--- START ---

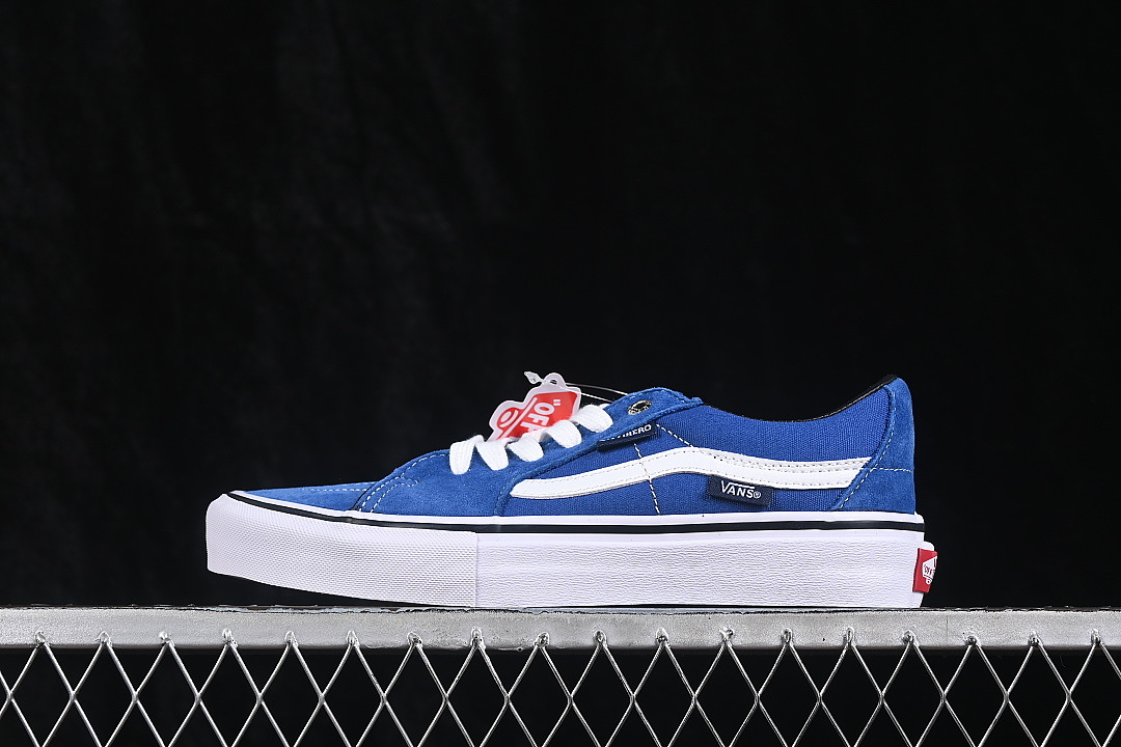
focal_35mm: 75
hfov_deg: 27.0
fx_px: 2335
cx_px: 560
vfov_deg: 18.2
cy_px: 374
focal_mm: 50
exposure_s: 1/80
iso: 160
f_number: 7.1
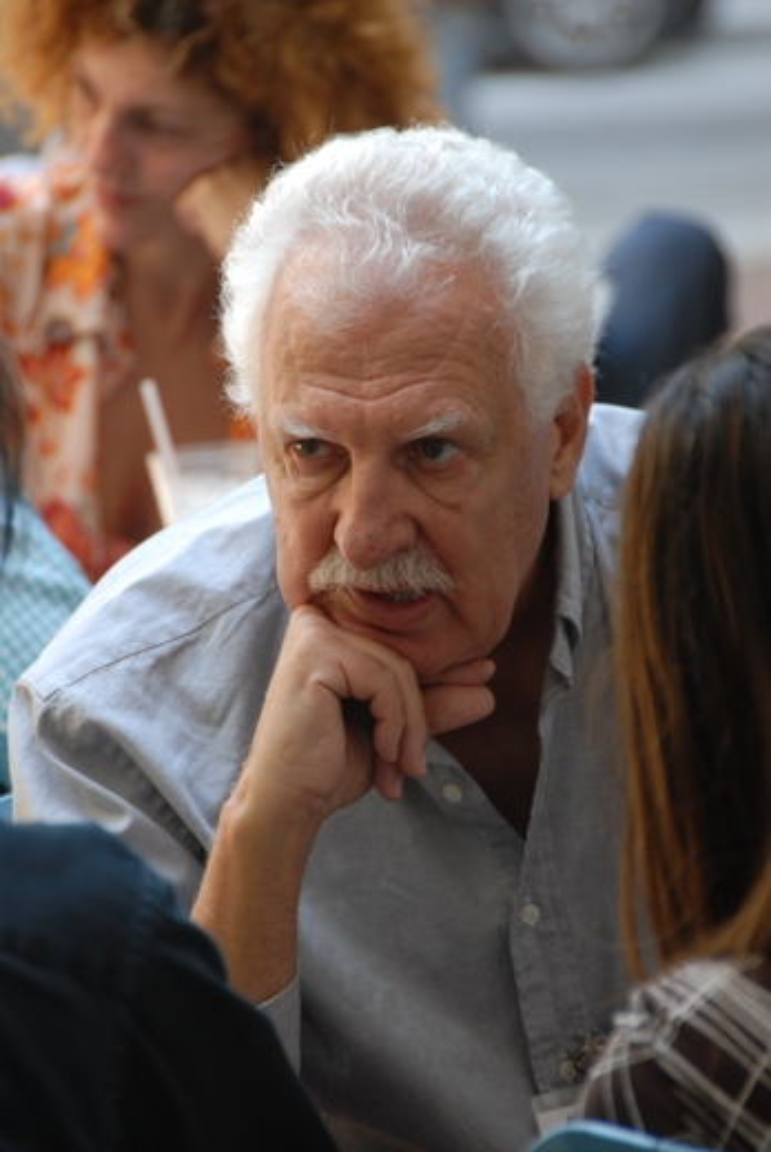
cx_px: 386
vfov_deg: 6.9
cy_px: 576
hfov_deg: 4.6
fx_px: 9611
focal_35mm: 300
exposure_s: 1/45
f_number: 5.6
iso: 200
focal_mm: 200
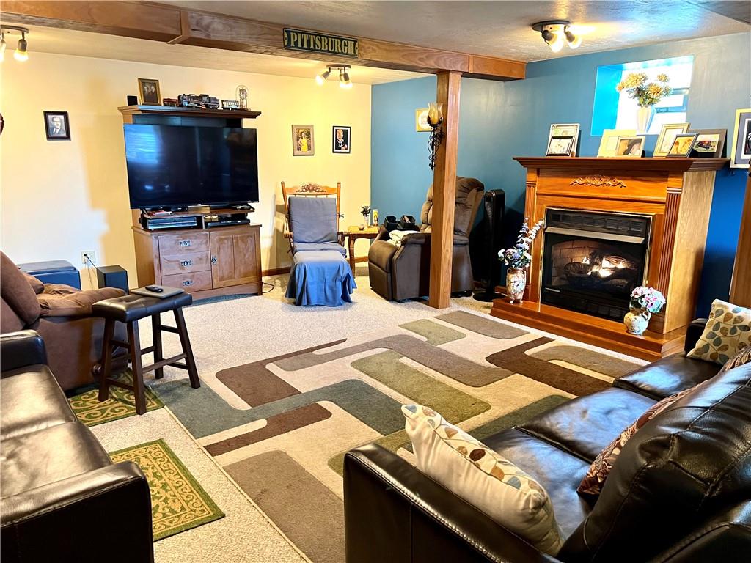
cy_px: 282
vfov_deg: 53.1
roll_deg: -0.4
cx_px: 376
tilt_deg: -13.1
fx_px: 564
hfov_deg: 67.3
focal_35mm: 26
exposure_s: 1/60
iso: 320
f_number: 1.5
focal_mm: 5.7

--- END ---
--- START ---

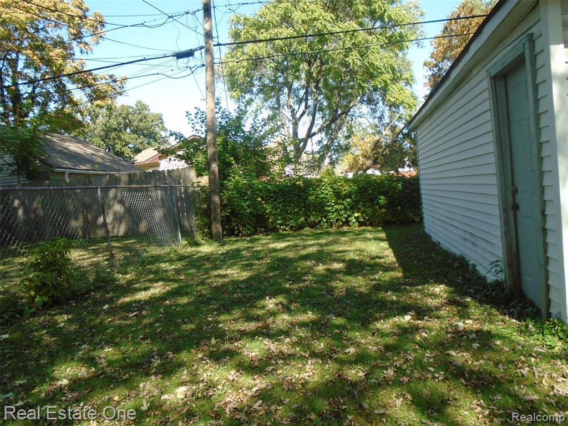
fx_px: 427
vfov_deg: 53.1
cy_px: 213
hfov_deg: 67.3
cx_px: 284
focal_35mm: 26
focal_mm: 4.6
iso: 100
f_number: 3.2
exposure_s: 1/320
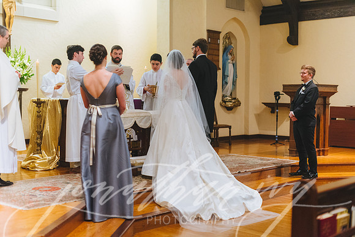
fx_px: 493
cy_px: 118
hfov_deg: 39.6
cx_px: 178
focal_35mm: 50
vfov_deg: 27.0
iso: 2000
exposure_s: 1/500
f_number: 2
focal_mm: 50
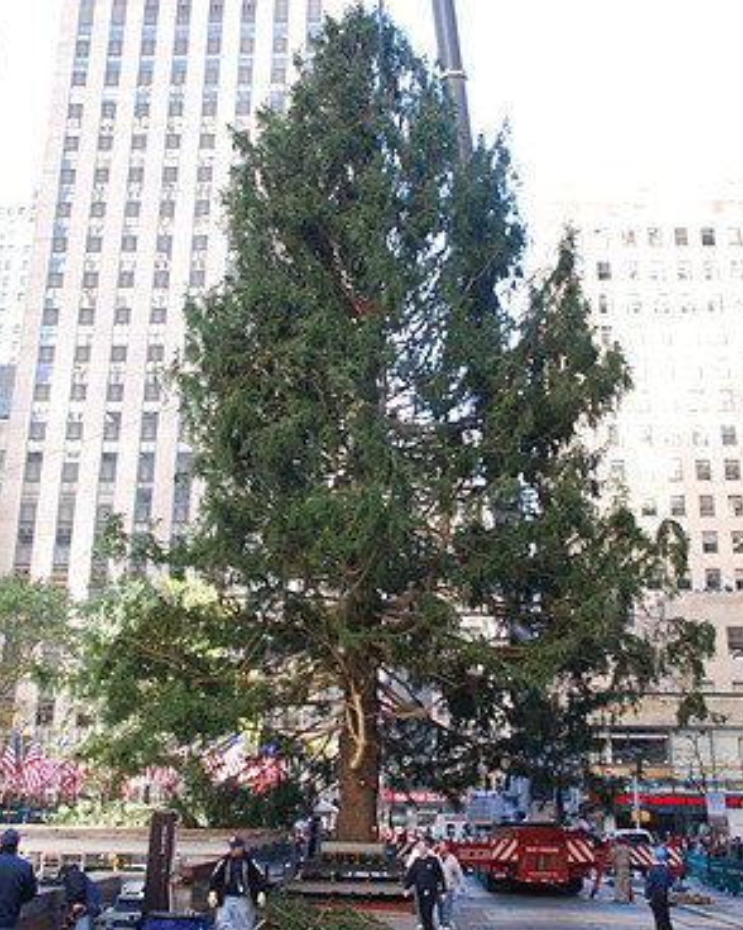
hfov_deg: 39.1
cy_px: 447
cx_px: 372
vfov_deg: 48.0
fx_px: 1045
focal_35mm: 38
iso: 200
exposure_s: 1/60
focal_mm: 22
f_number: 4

--- END ---
--- START ---

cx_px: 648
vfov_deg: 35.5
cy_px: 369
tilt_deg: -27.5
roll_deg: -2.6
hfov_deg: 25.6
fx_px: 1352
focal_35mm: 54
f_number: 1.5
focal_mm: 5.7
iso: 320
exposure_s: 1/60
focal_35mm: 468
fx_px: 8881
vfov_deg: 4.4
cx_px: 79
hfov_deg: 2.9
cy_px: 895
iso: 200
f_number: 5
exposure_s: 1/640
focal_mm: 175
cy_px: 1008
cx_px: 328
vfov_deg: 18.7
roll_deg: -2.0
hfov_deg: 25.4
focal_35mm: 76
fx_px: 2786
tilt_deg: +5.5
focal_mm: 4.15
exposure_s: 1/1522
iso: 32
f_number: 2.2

--- END ---

— Description of the task —
Return exactly the lines that appear in the data above between the line containing "exposure_s: 1/320" and the line containing "f_number: 4", both of which are included, and leave the pictures out.

— Solved problem —
exposure_s: 1/320
fx_px: 493
cy_px: 118
hfov_deg: 39.6
cx_px: 178
focal_35mm: 50
vfov_deg: 27.0
iso: 2000
exposure_s: 1/500
f_number: 2
focal_mm: 50
hfov_deg: 39.1
cy_px: 447
cx_px: 372
vfov_deg: 48.0
fx_px: 1045
focal_35mm: 38
iso: 200
exposure_s: 1/60
focal_mm: 22
f_number: 4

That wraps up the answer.